Para atingir os atuais objetivos da IMO (Organização Marítima Internacional), que são resultado da avaliação feita pelo Painel Intergovernamental sobre Mudanças Climáticas, é necessário que em 2030 já estejam em produção navios com sistemas de propulsão neutros em emissões de carbono.
De acordo com as avaliações mais recentes[i], os “front runners” para os combustíveis a utilizar nos navios do futuro são a amónia, o hidrogénio, os biocombustíveis, o metanol e o nuclear. Mas a neutralidade em emissões de carbono e a capacidade para deslocar navios que podem atingir mais de 400.000t de porte bruto são difíceis de compatibilizar.
A solução a encontrar não pode depender de uma redução significativa da capacidade de carga do navio (pela necessidade de armazenar grandes quantidades de combustível), não pode ser tóxica para a vida marinha, não pode trazer perigos para a segurança do navio (por exemplo, explosão ou evidente exposição a ataques terroristas) e, por último, não pode ter um custo de produção e abastecimento demasiado elevado.
Claro que para navios de reduzido peso bruto e a operar em menores distâncias as soluções elétricas ou hibridas estão mais perto de ser aplicáveis. Embora só empresas sem limitações financeiras e como uma enorme capacidade técnica, como a portuguesa Transtejo, se atrevam a encomendar de uma só vez dez navios (seria motivo de riso se não estivessem em risco 80 milhões de Euros do dinheiro dos contribuintes).
Preparem-se os armadores nacionais para passar a utilizar a propulsão a hidrogénio no transporte para as Regiões Autónomas
No final de 2020, o Governo aprovou a Estratégia Nacional para o Hidrogénio (EN-H2), assente na produção de hidrogénio verde. No documento refere-se que “ao nível do transporte marítimo, em particular no transporte doméstico de passageiros e mercadorias, existe potencial para o hidrogénio surgir como opção para a descarbonização” e ainda que “pese embora a tecnologia não esteja ainda tão evoluída, existe já um movimento da indústria para apresentar soluções com base no hidrogénio que podem no curto e médio prazo constituir uma solução para o transporte em vias navegáveis”.
Objetivo da Estratégia definida pelo Governo: “cumprir até 2030 3% a 5% de hidrogénio verde no consumo de energia do transporte marítimo doméstico”.
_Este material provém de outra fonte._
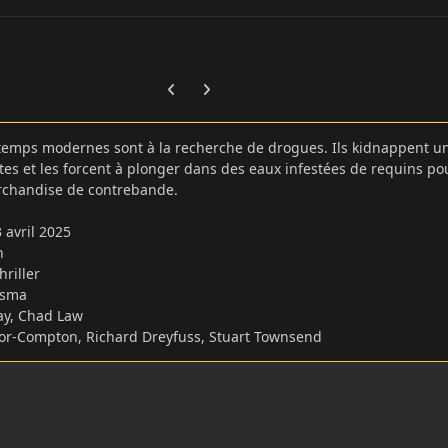
Previous carousel slide
Next carousel slide
 temps modernes sont à la recherche de drogues. Ils kidnappent u
tes et les forcent à plonger dans des eaux infestées de requins po
rchandise de contrebande.
3 avril 2025
in
hriller
esma
ay, Chad Law
lor-Compton, Richard Dreyfuss, Stuart Townsend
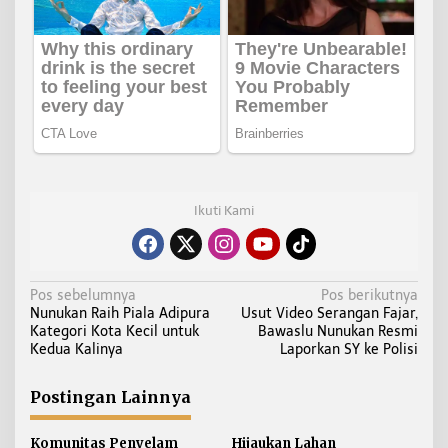
Ikuti Kami
N
Pos sebelumnya
Pos berikutnya
Nunukan Raih Piala Adipura
Usut Video Serangan Fajar,
a
Kategori Kota Kecil untuk
Bawaslu Nunukan Resmi
v
Kedua Kalinya
Laporkan SY ke Polisi
i
g
Postingan Lainnya
a
s
Komunitas Penyelam
Hijaukan Lahan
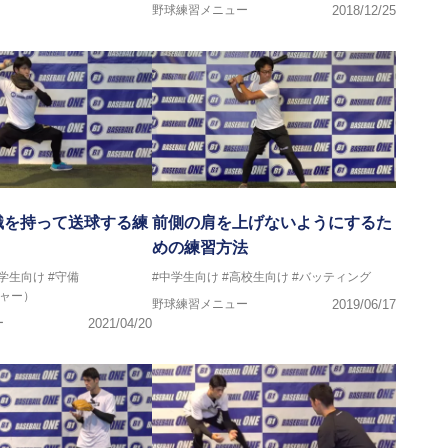
野球練習メニュー
2018/12/25
識を持って送球する練
前側の肩を上げないようにするた
めの練習方法
中学生向け
#守備
#中学生向け
#高校生向け
#バッティング
チャー）
野球練習メニュー
2019/06/17
ー
2021/04/20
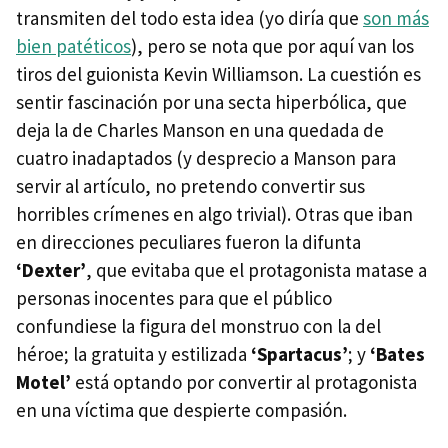
transmiten del todo esta idea (yo diría que
son más
bien patéticos
), pero se nota que por aquí van los
tiros del guionista Kevin Williamson. La cuestión es
sentir fascinación por una secta hiperbólica, que
deja la de Charles Manson en una quedada de
cuatro inadaptados (y desprecio a Manson para
servir al artículo, no pretendo convertir sus
horribles crímenes en algo trivial). Otras que iban
en direcciones peculiares fueron la difunta
‘Dexter’
, que evitaba que el protagonista matase a
personas inocentes para que el público
confundiese la figura del monstruo con la del
héroe; la gratuita y estilizada
‘Spartacus’
; y
‘Bates
Motel’
está optando por convertir al protagonista
en una víctima que despierte compasión.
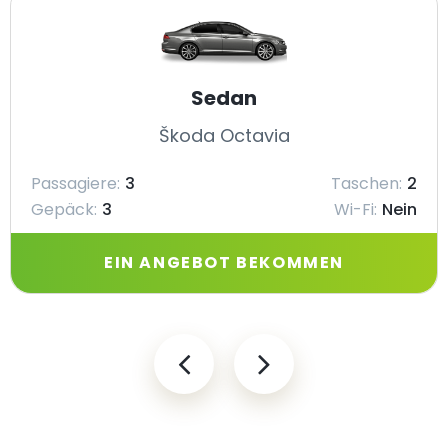
Sedan
Škoda Octavia
Passagiere:
3
Taschen:
2
Gepäck:
3
Wi-Fi:
Nein
EIN ANGEBOT BEKOMMEN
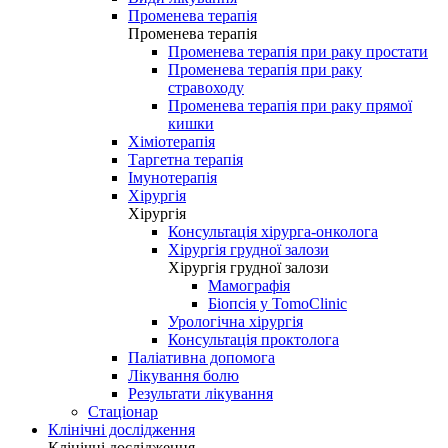
Променева терапія
Променева терапія
Променева терапія при раку простати
Променева терапія при раку
стравоходу
Променева терапія при раку прямої
кишки
Хіміотерапія
Таргетна терапія
Імунотерапія
Хірургія
Хірургія
Консультація хірурга-онколога
Хірургія грудної залози
Хірургія грудної залози
Мамографія
Біопсія у TomoClinic
Урологічна хірургія
Консультація проктолога
Паліативна допомога
Лікування болю
Результати лікування
Стаціонар
Клінічні дослідження
Клінічні дослідження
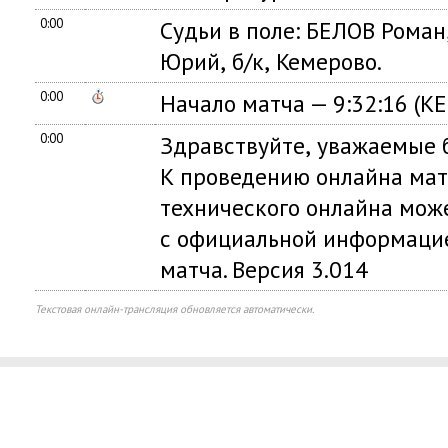
0:00
Судьи в поле: БЕЛОВ Роман
Юрий
,
б/к
,
Кемерово.
0:00
Начало матча — 9:32:16
(
К
0:00
Здравствуйте
,
уважаемые б
К проведению онлайна мат
технического онлайна мож
с официальной информацие
матча. Версия 3.014
Текстовая онлайн-трансляция обновляется автоматически.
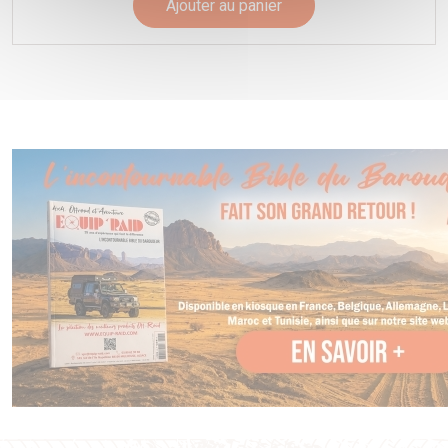
Ajouter au panier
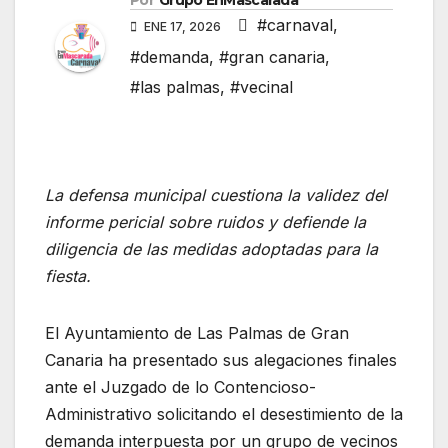
Por
Grupo EnMascarada
#carnaval
,
ENE 17, 2026
#demanda
,
#gran canaria
,
#las palmas
,
#vecinal
La defensa municipal cuestiona la validez del
informe pericial sobre ruidos y defiende la
diligencia de las medidas adoptadas para la
fiesta.
El Ayuntamiento de Las Palmas de Gran
Canaria ha presentado sus alegaciones finales
ante el Juzgado de lo Contencioso-
Administrativo solicitando el desestimiento de la
demanda interpuesta por un grupo de vecinos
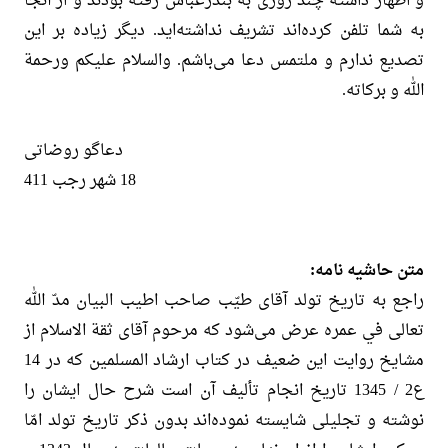
و اظهار داشته چند روزی به بندرعباس رفته بودند و از آنجا
به شما تلفن کرده‌اند تشریف نداشته‌اید. دیگر زیاده بر این
تصدیع ندارم و ملتمس دعا می‌باشم. والسلام علیکم ورحمة
الله و برکاته.
دعاگو روضاتی
18 شهر رجب 411
متن حاشیه نامه:
راجع به تاریخ تولد آقای طیّب صاحب اطیب البیان مدّ الله
تعالی في عمره عرض می‌شود که مرحوم آقای ثقة الاسلام از
مشایخ روایت این ضعیف در کتاب ارشاد المسلمین که در 14
ع2 / 1345 تاریخ انجام تألیف آن است شرح حال ایشان را
نوشته و تجلیلی شایسته نموده‌اند بدون ذکر تاریخ تولد امّا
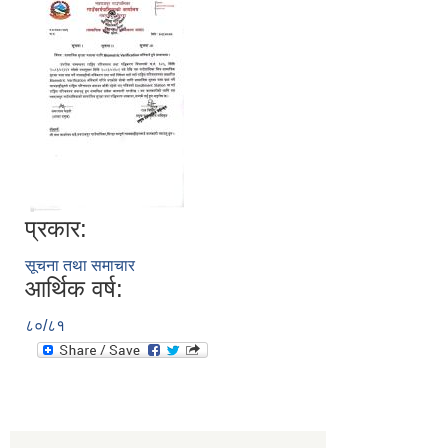
प्रकार:
सूचना तथा समाचार
आर्थिक वर्ष:
८०/८१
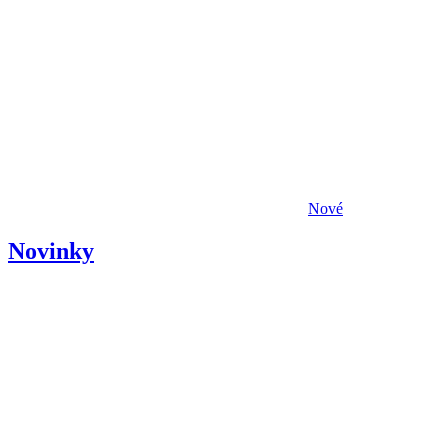
Nové
Novinky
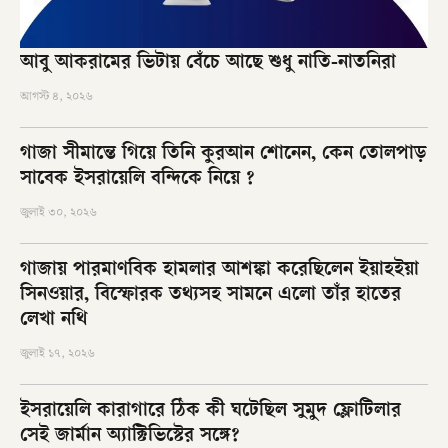
আবু আকরামের ভিটায় বেঁচে আছে শুধু নাতি-নাতনিরা
আগস্ট ৪, ২০২৬
গাজা সীমান্তে গিয়ে তিনি কুরআন শোনেন, কেন তোলপাড়
সাবেক ইসরায়েলি বন্দিকে নিয়ে ?
জুলাই ৩০, ২০২৬
গাজায় পারমাণবিক হামলার আশঙ্কা করেছিলেন ইয়াহইয়া
সিনওয়ার, বিস্ফোরক তথ্যসহ সামনে এলো তাঁর হাতের
লেখা নথি
জুলাই ১৭, ২০২৬
ইসরায়েলি কারাগারে ঠিক কী ঘটেছিল সুমুদ ফ্লোটিলার
সেই জার্মান অ্যাক্টিভিস্টের সঙ্গে?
Preparem-se os armadores nacionais para passar a utilizar a propulsão a hidrogénio no transporte para as Regiões Autónomas (ainda bem que não investiram em navios com propulsão a GNL; na realidade não existe aquisição de novas construções de navios para o transporte de carga para as Regiões Autónomas há mais de 20 anos…).
Em 2021, o Governo irá proporcionar-nos uma nova Estratégia Portuária, onde a Visão será – “Portugal – área de serviço no Atlântico para abastecimento de navios em hidrogénio verde”?
Temos de pensar melhor!
[i] “What’s the Green Fuel of the Future for Shipping”, em The Washington Post, 23 dezembro 2020.